Reviews

Rhinestone Mondays (Colchester & Tour)

It’s a bit like larding a joint of lean beef to make it more succulent. You take music of a particular genre and thread it through a story about a mixed bag of people linked by one particular interest.

In the case of Rhinestone Mondays, it’s country’n’western numbers and members of a line dancing club somewhere in urban England. The action spans five consecutive Mondays and its core is the relationship between the dance tutor and an initially reluctant newcomer.

The trouble is that – except for a brief moment in the second half when momentarily it seems that two real people are having a genuine conversation about real emotions and their associated problems – all the characters are types rather than individuals. You laugh at them, rather than with them.

So we meet – among others – Brian (Shaun Williamson), the barman of the run-down social club, Duncan (Ian H Watkins), the camp member with a heart of gold (as well as a fine dance technique), Carol (Ally Holmes), the bespectacled teaching assistant with two left feet, and “Clint” (Phil Pritchard), the film fan with a skewed view of himself.

The central characters are Annie (Faye Tozer) and Tom (Anthony Topham). Their attempts at establishing a relationship – she’s a single mother and he’s gone through a traumatic divorce – flounder under the attentions of would-be seductress Sophie (Lyn Paul) and carpet-slippered Mary (Pauline Fleming).

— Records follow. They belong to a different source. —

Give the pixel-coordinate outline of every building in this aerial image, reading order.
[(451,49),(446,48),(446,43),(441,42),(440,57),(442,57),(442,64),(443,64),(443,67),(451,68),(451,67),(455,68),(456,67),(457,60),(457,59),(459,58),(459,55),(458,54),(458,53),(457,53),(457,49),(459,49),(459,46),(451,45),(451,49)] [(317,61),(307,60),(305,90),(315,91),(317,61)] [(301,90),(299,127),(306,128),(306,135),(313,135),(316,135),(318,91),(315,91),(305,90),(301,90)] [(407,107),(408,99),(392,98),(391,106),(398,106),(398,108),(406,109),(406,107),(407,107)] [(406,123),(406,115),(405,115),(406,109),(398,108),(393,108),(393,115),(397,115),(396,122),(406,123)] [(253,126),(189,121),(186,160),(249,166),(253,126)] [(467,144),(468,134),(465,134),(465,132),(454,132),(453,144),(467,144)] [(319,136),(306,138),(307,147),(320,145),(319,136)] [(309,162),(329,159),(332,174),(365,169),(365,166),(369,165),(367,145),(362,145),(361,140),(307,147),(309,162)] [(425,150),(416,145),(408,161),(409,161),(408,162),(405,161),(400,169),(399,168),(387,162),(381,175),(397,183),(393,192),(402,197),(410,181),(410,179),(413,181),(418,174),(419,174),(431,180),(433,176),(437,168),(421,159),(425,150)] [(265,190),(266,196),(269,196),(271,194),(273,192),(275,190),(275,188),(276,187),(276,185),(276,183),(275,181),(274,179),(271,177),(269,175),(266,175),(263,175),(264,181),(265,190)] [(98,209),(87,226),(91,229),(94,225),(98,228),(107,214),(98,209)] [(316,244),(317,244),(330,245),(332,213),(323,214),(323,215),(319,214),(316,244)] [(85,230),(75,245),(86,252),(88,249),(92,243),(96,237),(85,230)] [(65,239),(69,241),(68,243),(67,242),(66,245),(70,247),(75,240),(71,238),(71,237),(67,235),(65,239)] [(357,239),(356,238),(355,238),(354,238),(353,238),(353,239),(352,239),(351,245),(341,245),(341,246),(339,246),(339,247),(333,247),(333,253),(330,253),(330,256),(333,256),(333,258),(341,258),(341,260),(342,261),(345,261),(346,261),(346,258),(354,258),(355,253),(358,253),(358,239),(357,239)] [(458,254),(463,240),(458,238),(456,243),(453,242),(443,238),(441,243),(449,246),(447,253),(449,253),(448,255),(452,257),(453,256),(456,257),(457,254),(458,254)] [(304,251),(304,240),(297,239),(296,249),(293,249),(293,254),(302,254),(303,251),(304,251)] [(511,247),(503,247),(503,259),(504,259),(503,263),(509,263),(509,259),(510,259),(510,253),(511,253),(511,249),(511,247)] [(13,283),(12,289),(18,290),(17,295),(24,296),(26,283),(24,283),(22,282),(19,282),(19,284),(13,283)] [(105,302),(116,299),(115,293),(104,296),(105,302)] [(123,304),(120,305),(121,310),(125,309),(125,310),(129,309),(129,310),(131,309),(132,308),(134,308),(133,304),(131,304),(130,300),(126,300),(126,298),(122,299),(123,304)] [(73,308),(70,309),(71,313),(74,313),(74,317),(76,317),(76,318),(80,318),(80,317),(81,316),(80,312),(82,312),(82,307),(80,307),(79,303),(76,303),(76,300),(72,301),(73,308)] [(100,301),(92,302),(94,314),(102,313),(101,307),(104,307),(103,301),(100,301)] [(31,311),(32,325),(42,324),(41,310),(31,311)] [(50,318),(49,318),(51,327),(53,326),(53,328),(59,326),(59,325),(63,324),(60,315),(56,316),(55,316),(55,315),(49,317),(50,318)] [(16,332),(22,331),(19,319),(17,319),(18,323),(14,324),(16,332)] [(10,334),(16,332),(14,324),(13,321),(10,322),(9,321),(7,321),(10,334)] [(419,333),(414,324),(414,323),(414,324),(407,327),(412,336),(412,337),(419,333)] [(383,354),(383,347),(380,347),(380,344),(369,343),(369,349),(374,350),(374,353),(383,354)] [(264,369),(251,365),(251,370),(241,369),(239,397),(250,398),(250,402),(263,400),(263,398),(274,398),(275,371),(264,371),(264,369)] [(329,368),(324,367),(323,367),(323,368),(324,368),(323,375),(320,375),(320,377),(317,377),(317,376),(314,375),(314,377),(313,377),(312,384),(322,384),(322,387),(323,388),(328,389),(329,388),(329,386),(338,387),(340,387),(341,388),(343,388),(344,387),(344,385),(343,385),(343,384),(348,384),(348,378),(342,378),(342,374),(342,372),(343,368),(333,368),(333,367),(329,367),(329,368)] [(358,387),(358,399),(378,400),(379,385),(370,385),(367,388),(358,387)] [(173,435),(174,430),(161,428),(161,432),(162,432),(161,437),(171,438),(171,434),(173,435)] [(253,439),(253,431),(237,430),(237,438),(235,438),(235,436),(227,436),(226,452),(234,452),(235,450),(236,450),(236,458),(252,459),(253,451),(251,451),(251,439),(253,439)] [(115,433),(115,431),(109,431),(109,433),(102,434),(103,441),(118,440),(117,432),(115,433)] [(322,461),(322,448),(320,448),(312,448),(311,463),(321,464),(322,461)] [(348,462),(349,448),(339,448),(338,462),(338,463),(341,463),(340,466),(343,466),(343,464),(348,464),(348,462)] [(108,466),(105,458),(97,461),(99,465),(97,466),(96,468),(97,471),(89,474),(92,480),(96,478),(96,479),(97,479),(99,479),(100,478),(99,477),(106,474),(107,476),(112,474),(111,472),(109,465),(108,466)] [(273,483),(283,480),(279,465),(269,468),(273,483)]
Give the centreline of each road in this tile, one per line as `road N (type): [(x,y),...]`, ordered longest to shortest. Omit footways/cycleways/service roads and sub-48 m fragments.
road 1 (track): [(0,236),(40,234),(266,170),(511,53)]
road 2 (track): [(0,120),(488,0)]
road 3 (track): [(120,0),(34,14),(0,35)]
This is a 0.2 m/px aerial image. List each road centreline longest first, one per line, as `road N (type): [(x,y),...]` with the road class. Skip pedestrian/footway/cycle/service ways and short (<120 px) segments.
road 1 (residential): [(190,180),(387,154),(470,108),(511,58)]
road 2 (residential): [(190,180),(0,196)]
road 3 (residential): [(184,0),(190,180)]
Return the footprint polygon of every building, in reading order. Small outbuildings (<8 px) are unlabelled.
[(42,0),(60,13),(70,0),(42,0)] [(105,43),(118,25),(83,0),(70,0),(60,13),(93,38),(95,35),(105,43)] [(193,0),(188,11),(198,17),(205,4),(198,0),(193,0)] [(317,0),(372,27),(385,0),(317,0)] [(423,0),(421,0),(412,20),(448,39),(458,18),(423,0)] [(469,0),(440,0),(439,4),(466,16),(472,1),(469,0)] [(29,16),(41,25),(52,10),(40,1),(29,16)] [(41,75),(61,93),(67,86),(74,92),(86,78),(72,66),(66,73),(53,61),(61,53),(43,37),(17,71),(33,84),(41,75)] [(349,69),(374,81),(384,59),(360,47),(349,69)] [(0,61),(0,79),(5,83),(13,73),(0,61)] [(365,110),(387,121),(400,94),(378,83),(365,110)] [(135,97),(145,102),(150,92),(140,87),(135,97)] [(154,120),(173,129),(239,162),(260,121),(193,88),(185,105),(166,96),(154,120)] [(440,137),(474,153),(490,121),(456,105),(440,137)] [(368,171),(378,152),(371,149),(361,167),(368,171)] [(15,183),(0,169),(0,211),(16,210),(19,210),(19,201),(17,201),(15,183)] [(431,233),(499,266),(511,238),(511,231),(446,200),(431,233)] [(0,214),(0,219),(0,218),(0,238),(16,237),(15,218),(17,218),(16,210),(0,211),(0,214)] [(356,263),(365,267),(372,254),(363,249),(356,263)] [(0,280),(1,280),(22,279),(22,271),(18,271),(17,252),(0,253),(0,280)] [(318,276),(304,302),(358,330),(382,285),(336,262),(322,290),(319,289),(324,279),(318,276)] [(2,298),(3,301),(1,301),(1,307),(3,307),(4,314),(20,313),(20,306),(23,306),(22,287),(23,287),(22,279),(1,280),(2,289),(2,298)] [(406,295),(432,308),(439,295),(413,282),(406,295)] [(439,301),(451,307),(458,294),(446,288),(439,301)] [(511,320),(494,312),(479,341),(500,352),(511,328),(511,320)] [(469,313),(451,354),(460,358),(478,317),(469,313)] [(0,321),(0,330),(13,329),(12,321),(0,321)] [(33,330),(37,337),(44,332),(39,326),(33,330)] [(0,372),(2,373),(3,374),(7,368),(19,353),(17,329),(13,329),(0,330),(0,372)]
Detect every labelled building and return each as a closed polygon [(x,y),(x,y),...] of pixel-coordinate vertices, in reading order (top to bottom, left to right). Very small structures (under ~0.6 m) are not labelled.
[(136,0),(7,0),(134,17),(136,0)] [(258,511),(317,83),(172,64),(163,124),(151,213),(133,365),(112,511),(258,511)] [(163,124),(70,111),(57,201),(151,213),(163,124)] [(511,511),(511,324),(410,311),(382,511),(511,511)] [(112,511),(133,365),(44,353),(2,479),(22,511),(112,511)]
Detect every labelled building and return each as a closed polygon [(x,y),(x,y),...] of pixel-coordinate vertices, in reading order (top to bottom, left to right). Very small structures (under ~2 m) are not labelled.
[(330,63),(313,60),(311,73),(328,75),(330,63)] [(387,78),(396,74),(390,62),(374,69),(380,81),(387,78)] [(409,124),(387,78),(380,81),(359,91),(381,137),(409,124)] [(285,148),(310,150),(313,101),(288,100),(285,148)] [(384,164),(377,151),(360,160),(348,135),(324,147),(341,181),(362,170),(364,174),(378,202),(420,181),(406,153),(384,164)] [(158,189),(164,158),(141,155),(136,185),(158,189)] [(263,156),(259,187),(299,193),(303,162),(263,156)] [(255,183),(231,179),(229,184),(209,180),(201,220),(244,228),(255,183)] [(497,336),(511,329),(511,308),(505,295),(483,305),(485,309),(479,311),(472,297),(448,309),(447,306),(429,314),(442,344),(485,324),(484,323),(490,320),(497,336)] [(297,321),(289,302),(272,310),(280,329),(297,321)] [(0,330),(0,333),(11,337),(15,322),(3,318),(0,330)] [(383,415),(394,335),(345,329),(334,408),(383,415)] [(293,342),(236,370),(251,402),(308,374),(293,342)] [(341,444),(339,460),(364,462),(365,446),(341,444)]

It’s all very well performed, (Holmes is also the choreographer) with director Phil Wilmott and musical director Richard Healey losing no opportunity to encourage the audience to clap along and even come to its collective feet and dance. Sara Perks has provided a good set and her costumes have all the requisite glitter for the finale number. It’s all pleasant enough but, for me at any rate, in the end the joint was overcooked.